> **Task requirements**: Starting at the first line of the data, please print exactly those lines through the one that holds "ring dip: (496, 120)", omitting every picture.

Segment Start: Input data

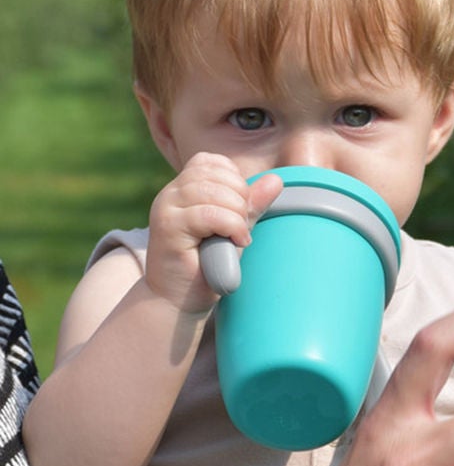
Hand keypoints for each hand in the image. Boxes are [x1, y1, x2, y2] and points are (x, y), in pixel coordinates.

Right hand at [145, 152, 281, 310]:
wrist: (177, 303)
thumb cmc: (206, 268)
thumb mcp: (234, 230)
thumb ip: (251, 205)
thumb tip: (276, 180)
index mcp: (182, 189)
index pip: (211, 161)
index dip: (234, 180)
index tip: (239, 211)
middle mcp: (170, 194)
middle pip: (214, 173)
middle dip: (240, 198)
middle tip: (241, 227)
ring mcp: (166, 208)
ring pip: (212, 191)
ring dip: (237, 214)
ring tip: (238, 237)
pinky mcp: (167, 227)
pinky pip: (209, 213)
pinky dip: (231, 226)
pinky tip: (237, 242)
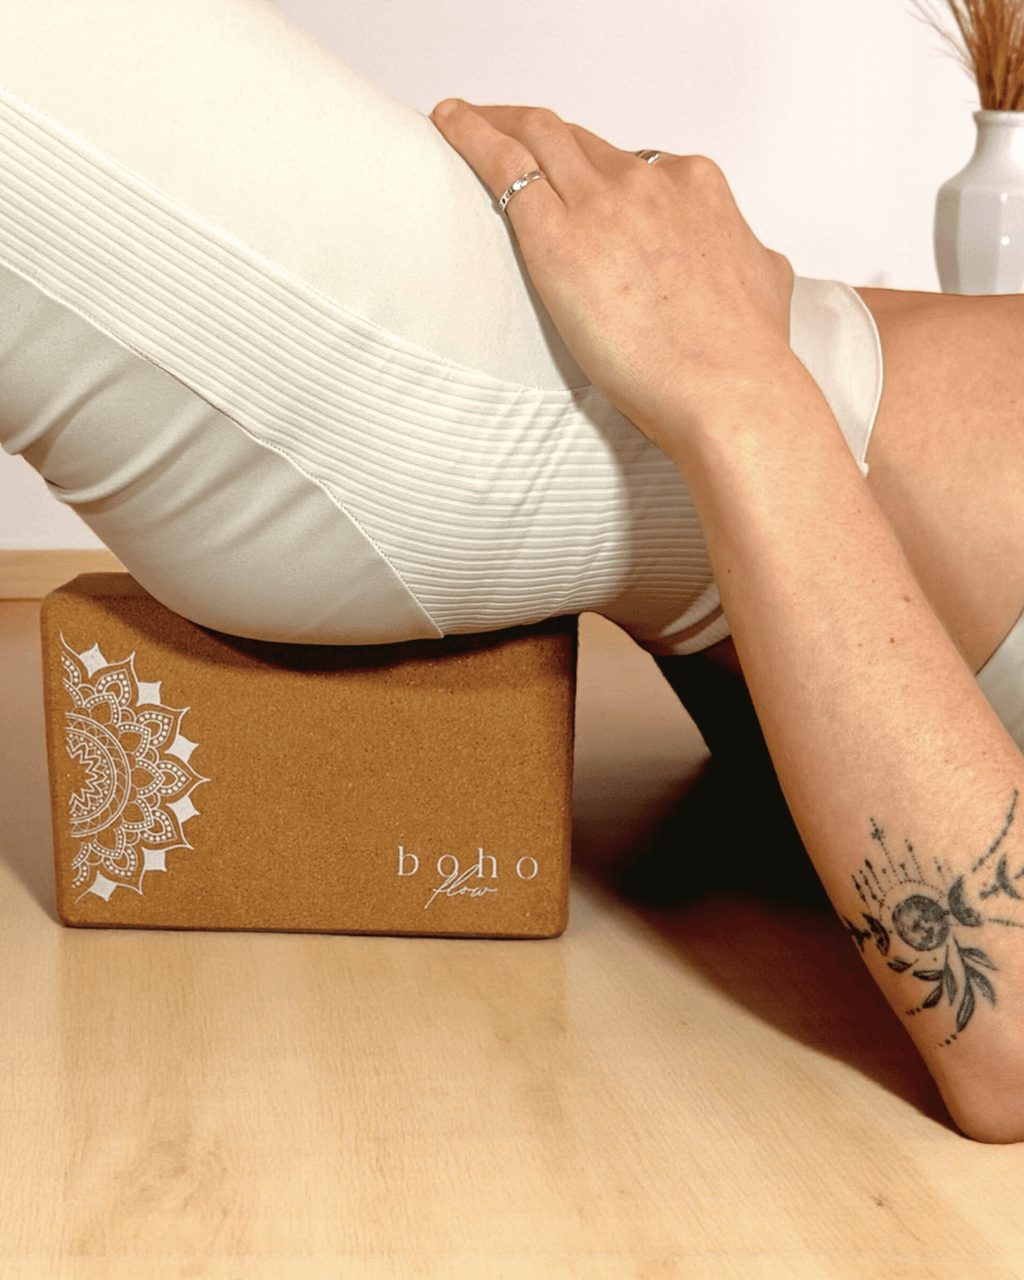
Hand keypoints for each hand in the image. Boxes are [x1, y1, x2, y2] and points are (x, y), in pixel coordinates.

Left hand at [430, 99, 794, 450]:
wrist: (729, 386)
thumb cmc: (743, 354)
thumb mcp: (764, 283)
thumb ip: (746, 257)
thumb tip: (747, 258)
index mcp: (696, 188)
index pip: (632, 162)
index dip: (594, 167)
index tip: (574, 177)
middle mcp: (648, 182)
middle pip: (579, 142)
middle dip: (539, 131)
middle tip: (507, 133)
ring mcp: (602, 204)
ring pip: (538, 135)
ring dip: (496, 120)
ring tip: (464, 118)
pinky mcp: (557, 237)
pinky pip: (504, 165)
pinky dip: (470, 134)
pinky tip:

Segment End: Input data

> **Task result**:
Hand keypoints for each hand in the image. Boxes are [x1, y1, x2, y2] and points are (x, y), in pixel coordinates.

Right hand at [145, 152, 281, 310]:
wrist: (177, 303)
thumb cmc: (206, 268)
thumb mcp: (234, 230)
thumb ip: (251, 205)
thumb tip: (276, 180)
index mcp: (182, 189)
index pip: (211, 161)
index dip: (234, 180)
index tip: (239, 211)
middle mcp: (170, 194)
middle pip: (214, 173)
middle dip: (240, 198)
middle tip: (241, 227)
ring mcp: (166, 208)
ring pip: (212, 191)
ring dip: (237, 214)
ring tip: (238, 237)
pinky mcp: (167, 227)
pinky pip: (209, 213)
pinky dip: (231, 226)
pinky tip: (237, 242)
Hand keypoints for each hand in the image. Boxes are [x1, y1, x2, y2] and points are (x, y), in pixel coordinates.

Left hand at [430, 99, 794, 450]:
wrist: (729, 386)
thumb cmc: (743, 354)
thumb mcp: (764, 283)
thumb ip: (746, 257)
thumb tip: (747, 258)
index mcp: (696, 188)
index pip: (632, 162)
index dip: (594, 167)
index tip: (574, 177)
middle mcp: (648, 182)
middle pip: (579, 142)
middle dip: (539, 131)
middle tip: (507, 133)
ring mcp: (602, 204)
ring pip: (538, 135)
ring dip: (496, 120)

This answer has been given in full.